Are there any aspects of driving in Formula 1 that you would say have helped your IndyCar career? Marc Cohn

Sato: Well, there are quite a few. F1 and IndyCar are different in many aspects but ultimately it’s both ultimate competitive racing. The things I experienced in F1 might not be able to convert directly into IndyCar but dealing with engineers and team members, the way we set up the car, the importance of usage of tires, pit stops, driving techniques, etc., has many similarities. I had to learn a lot in IndyCar but I have enjoyed exploring the new racing world for me, and everything is very exciting. Certainly, the standing start for the first time in IndyCar history at Toronto worked for me very well! :)

I’m 20 years old, I have no money and no real experience; all I have is a passion and a dream. I just don’t know where to start. How would someone like me make it into racing? Is it possible? Noel Rivera

J.R Hildebrand (2011 Indy 500 runner-up): It’s definitely possible, more difficult, but undoubtedly possible. I think a great way to start in this day and age is to get online driving a real simulated racing program like iRacing and work on all the fundamental techniques of both driving and racing. From there, with that basic knowledge of how things work, you’ll have to get out and feel it for yourself in a go-kart, really the most effective (and cost effective) way to continue to learn. You can do that in an arrive-and-drive setting pretty easily in a lot of places. Then you’ve got to be smart about where you go from there if all is going to plan. Scholarship contests definitely exist in racing, that’s something to keep an eye out for, for sure.

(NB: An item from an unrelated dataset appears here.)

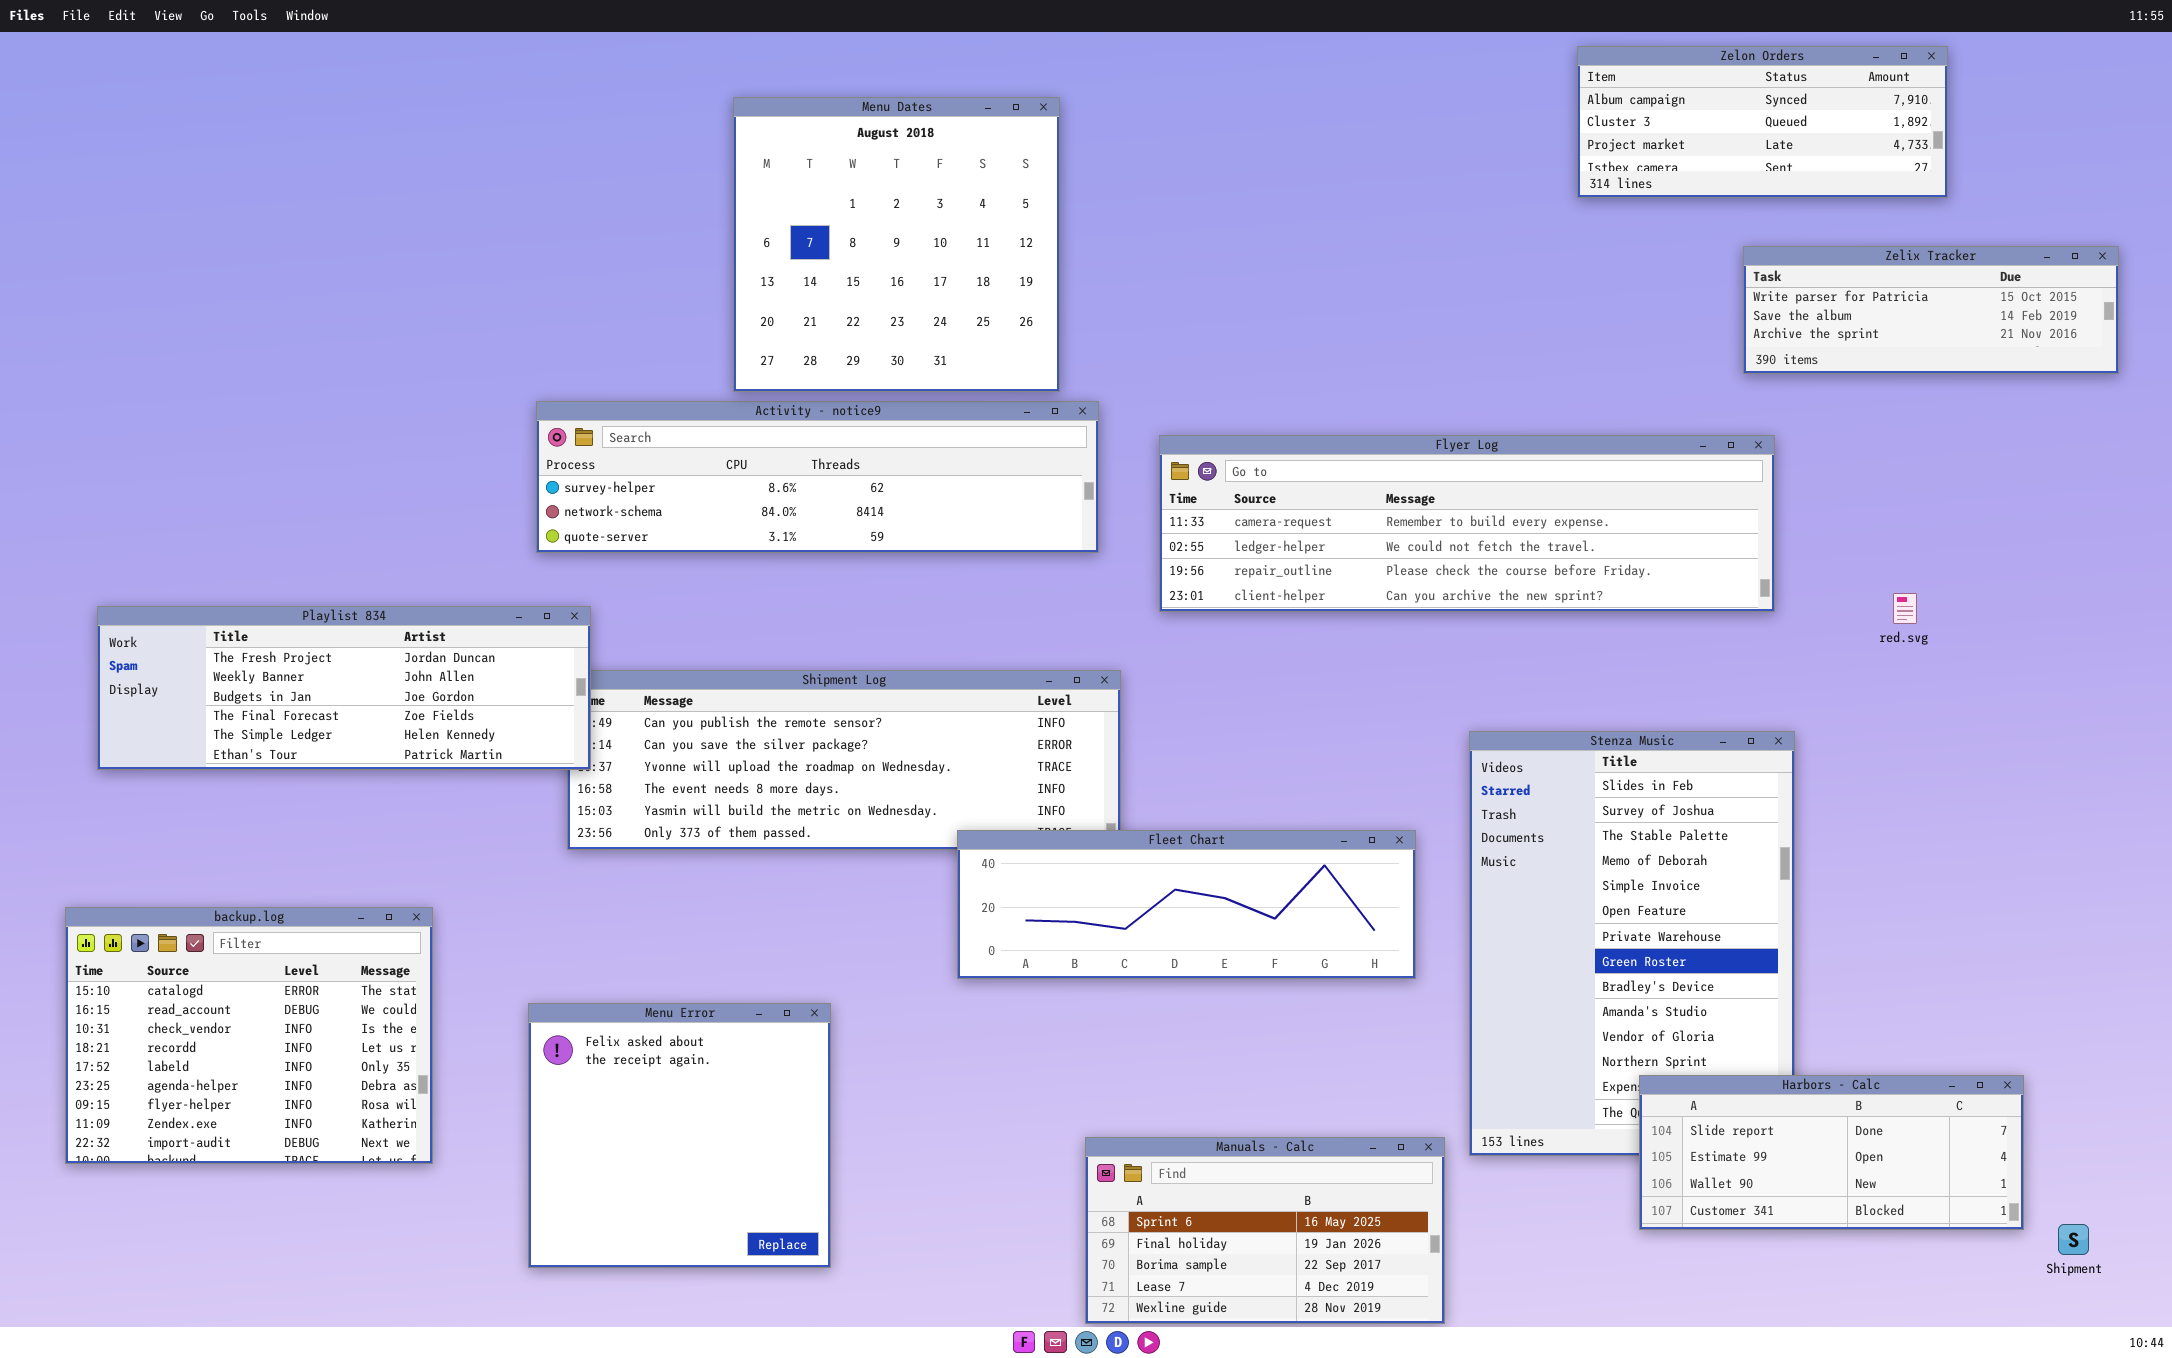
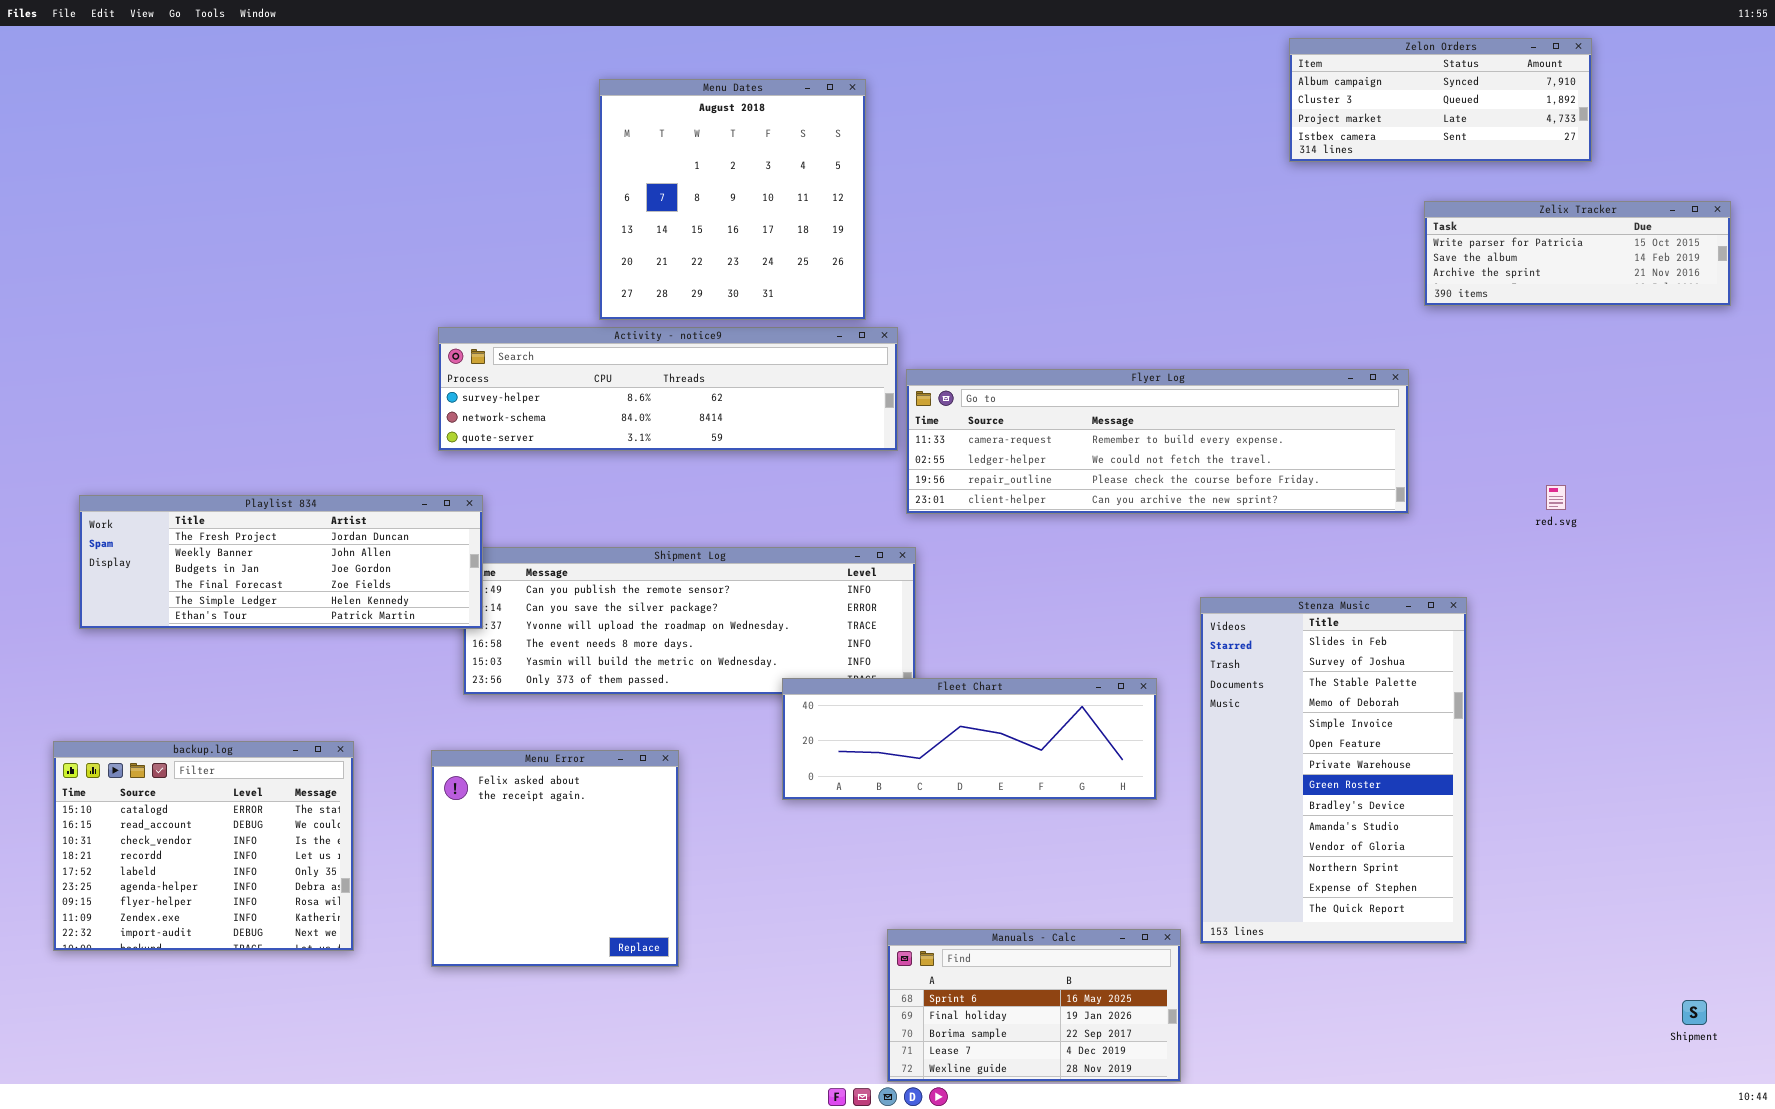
Flyer Log: [1159,435,1775,612] -> [906,369,1409,514], moved
Menu Error: [528,1003,831,1268] -> [431,750,679,967], moved
Harbors - Calc: [1639,1075,2024,1230] -> none, closed

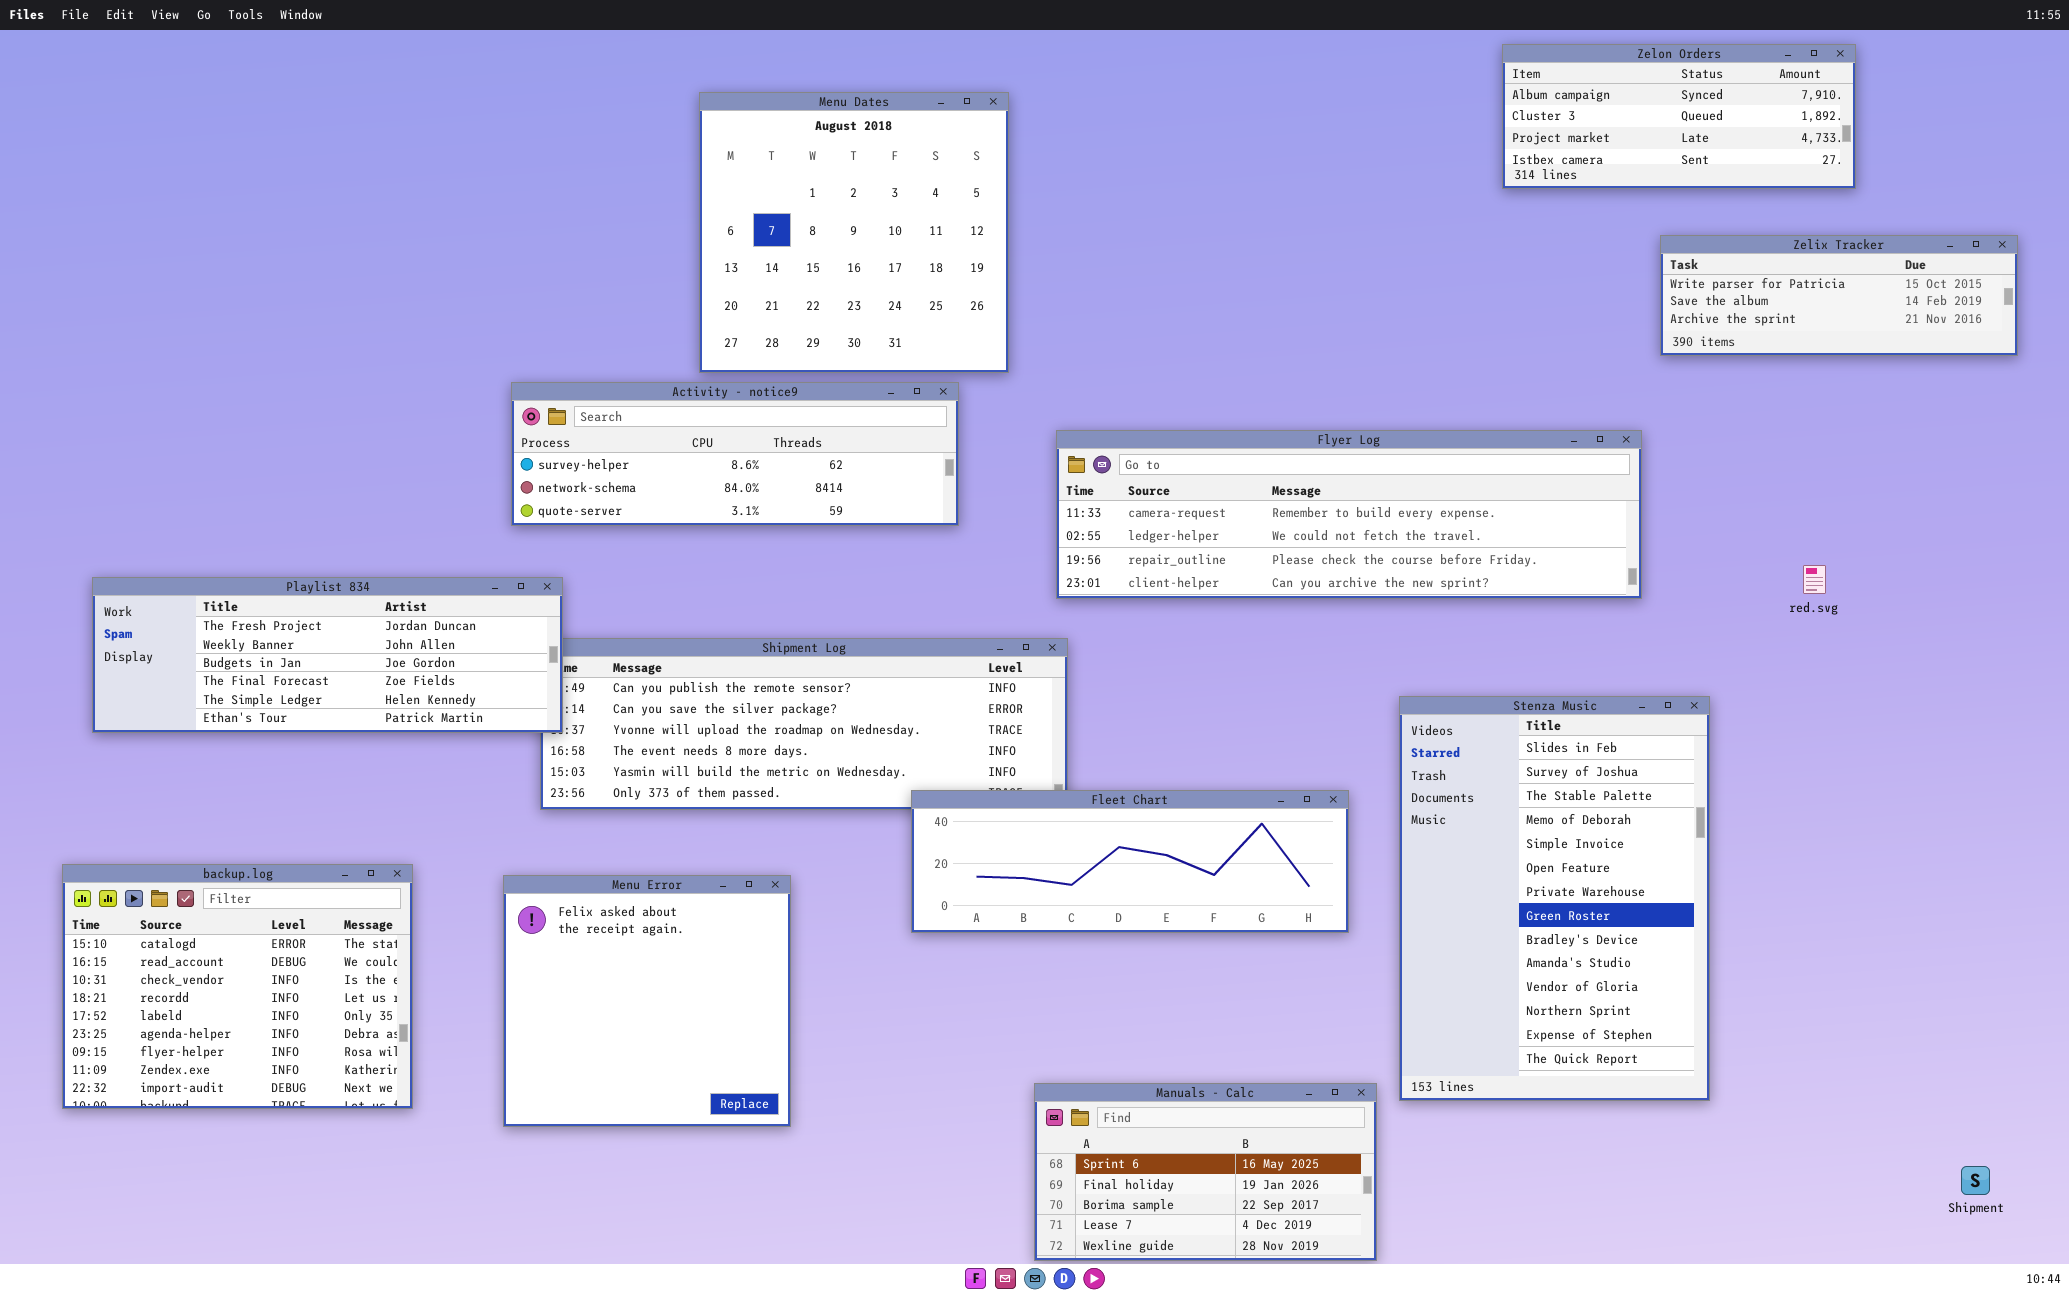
Activity - notice9: [438,327,898,451] -> [511,382,959,526], resized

If there was one piece of advice concerning, or knowledge pertaining to, the lifestyle of being a professional racing driver that you wish you would have known at the beginning of your career, what would it be? Thanks for your time! Sean Johnson

Hildebrand: Great question. I think that it’s definitely possible to be blindsided by the time commitment that is required to appease sponsors, manufacturers and other entities, but I also think that is generally ingrained in drivers from a young age in this day and age. For me the element that I wish I had realized played a significant role earlier on is how much the driver becomes an integral part of everything that the team does. When they hand you the keys to the “big car” as we call it, you also assume a lot of responsibility, much more than at any other level before that. That was the most difficult thing to adjust to for me when I got to the IZOD IndyCar Series.

Tony, in looking back over your successful career, is there any thing you would have done differently in reflection? Thanks. Jack, Aspiring Racer

Tony Kanaan (2013 Indy 500 winner): Jack, I don’t think so. I left Brazil when I was basically a kid and went to Italy because I wanted to be in F1. I did my best there and although I didn’t get to F1, my effort during my years in Europe gave me the opportunity to come to the U.S. and be successful at what I do. Never give up.

Hi Mr. Kanaan, do you have any tips on oval racing for someone who will be doing his first oval race? Thank you. Anonymous

Kanaan: Yes, respect is the word. It’s a steep learning curve and you have to take it one step at a time. Good luck!